В тот день я долго гуляла по ночной, холодной Москве. Я неслась по волнам людского океана и вновь ощутила беспомощность, беспросветную тоску, одиночество. Я задыхалась в морской пучине. Наброшенная на шею петля мешала выплыть. Я устала сражаться за право жить. Страшно, когда некому поведать невыплаканное горе. Вспомнила про монаха Нафанаила. Возможно, он жив? Но как его найти? Помнит ли он меня? Прошло столько лет. Захочет ли он говорить? Так складывается наша жизнь, что в трудную минуту мы ищем защиту у Всевышнего. Верила в то, что он — ЕДИНСТВЕННЫЙ в состоянии защитить меня от грядущих бед. А почему ОН обязан помогать? Ведь столько раз я про него забывала.
Позвонили из Московской Патриархии, секретарь передал, что со мной хочет повидаться патриарх Всея Руси Алексий. Он прислал машину, принял ласково и добросердечно. Стол накрыла тихая, незаметная, с печальным лицом монашка-домоправительница. Патриарх попросил меня спеть в Елоховском соборе в Новогоднюю ночь.
— В. А., за труды праведные мы вас хорошо поблагодарим, церковь не любит оставаться в долгу.
Во время чаепития я спросила Святейшего, не знает ли он, в какой обители проживает монах Нафанаил.
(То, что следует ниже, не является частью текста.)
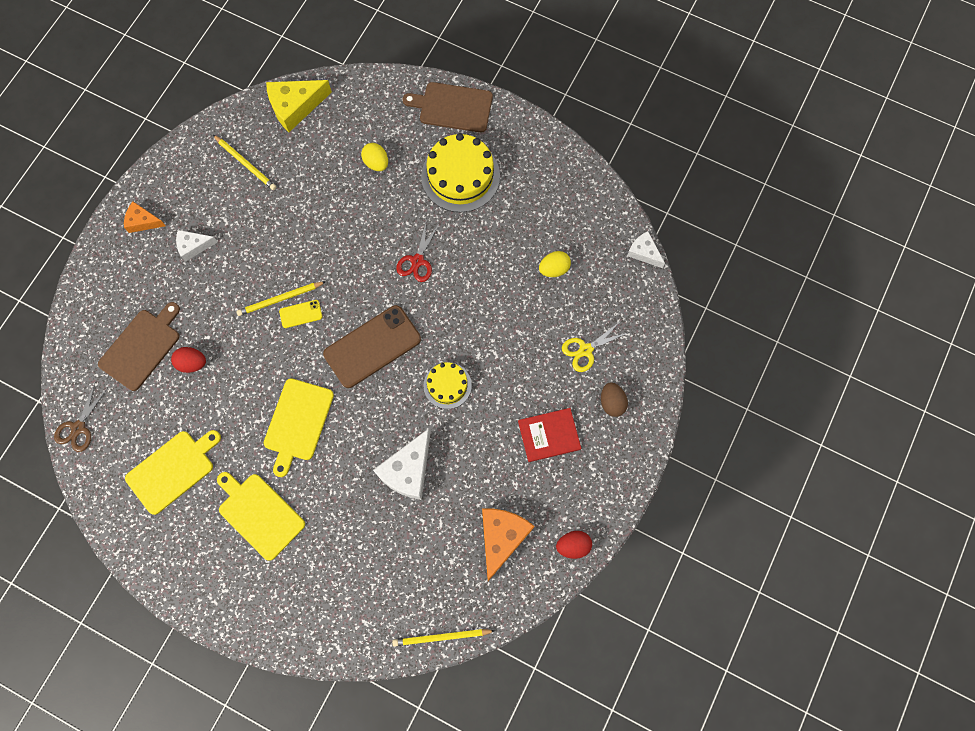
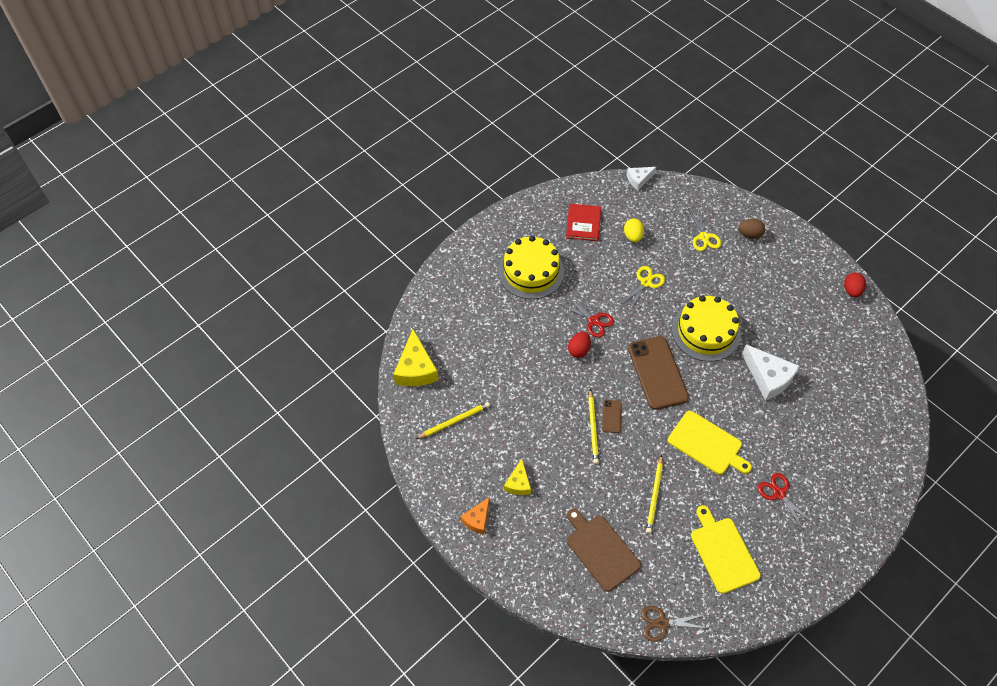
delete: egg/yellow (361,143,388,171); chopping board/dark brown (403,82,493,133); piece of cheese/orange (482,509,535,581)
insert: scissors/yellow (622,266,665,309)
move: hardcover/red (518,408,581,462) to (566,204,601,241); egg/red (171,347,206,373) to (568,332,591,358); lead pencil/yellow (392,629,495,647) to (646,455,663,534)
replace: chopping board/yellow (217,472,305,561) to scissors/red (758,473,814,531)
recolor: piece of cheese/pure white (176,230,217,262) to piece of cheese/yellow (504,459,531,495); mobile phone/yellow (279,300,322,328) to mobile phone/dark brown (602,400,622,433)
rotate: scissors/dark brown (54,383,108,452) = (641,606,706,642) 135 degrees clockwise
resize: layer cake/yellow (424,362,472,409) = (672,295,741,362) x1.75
— Как не знать? Нафанаил совсем хворый стал. Живет в Загорске, в монастыре Троице-Сергиевской Лавры. Мирских селян туда не пускают. Женщинам не полагается заходить на территорию мужского монастыря.
— Мы когда-то были знакомы, этот человек в моей жизни оставил неизгладимый след. Разрешите с ним повидаться, хотя бы на несколько минут?
— Если монах Нафанаил будет в силах говорить, вам устроят с ним встречу. Поезжайте туда утром.
Лавра такая же нарядная и праздничная. Последний раз я была в Загорске очень давно. Записка патриарха Алексия открыла глухие монастырские ворота. Предупредительный настоятель со светскими манерами проводил меня на второй этаж. В крошечной каморке-келье, укрытый простым серым одеялом, на деревянном топчане лежал изможденный старец. Подслеповатыми, воспаленными слезящимися глазами он долго смотрел на меня.